Gadis itu menatap dingin ke arah polisi muda yang duduk di depannya. Ia tidak peduli dengan pertanyaan-pertanyaan yang diajukan kepadanya. Ia hanya menjawab dengan singkat dan acuh.

Ia baru saja terlibat dalam tawuran antara geng ceweknya dengan geng cowok berandal. Ia merasa perlu untuk membela diri dan teman-temannya dari pelecehan dan penghinaan yang mereka terima.

“Kakak tau apa yang gue benci?” tanya gadis itu dengan nada menantang.

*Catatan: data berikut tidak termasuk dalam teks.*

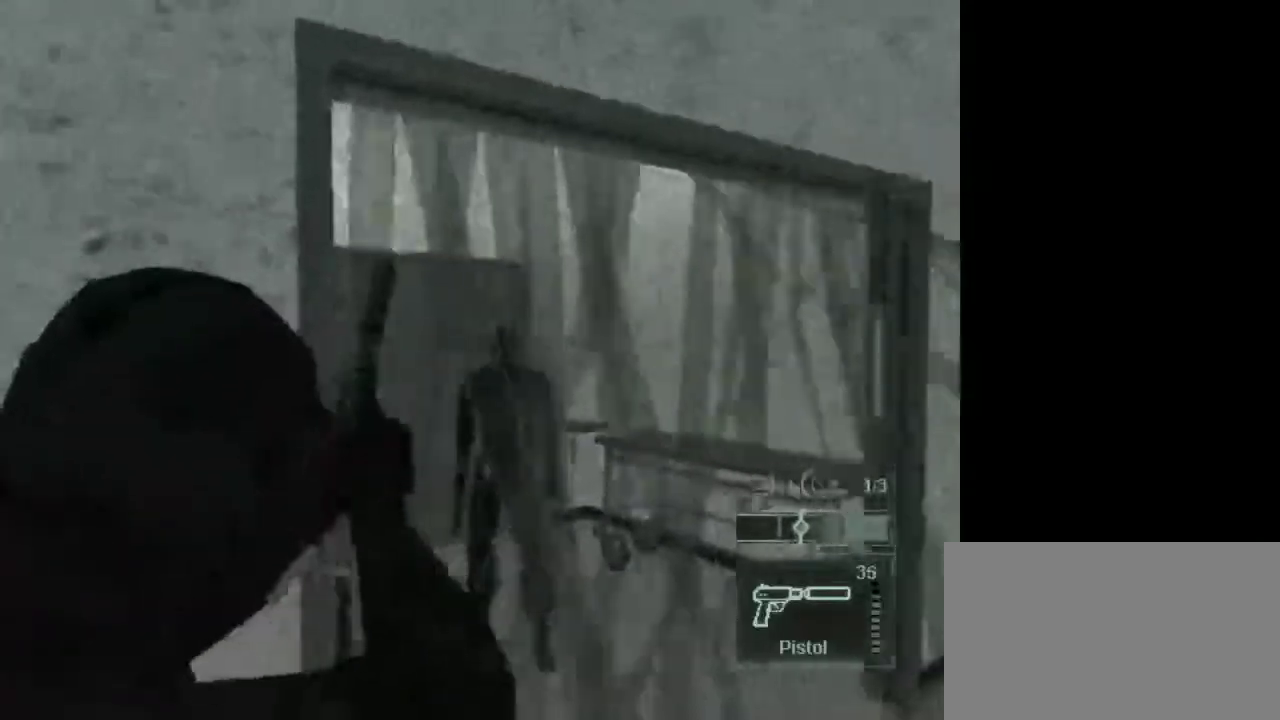
{"keys": [], "mouse": [], "events": [[83, "d", "down"], [333, "d", "up"]]}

“Tidak, karena itu saya berada di sini untuk meluruskan masalah,” jawab polisi muda itu dengan tenang.

“Geng pria itu suka merendahkan cewek kalau kakak mau tau. Dia lecehin orang yang lewat jadi kenapa gue nggak boleh bertindak?” ujar gadis itu dengan nada kesal.

“Cara kamu yang salah. Kamu bisa saja laporkan ke pihak berwajib,” kata polisi muda itu dengan tegas.

“Buat apa ngelaporin kalau kasusnya nggak di usut lebih jauh. Apalagi tuh cowok anak penjabat pasti mudah lepas,” balas Gadis itu dengan nada sinis.

Polisi muda itu tampak berpikir sejenak. Ia mengetukkan jarinya di atas meja dengan irama pelan.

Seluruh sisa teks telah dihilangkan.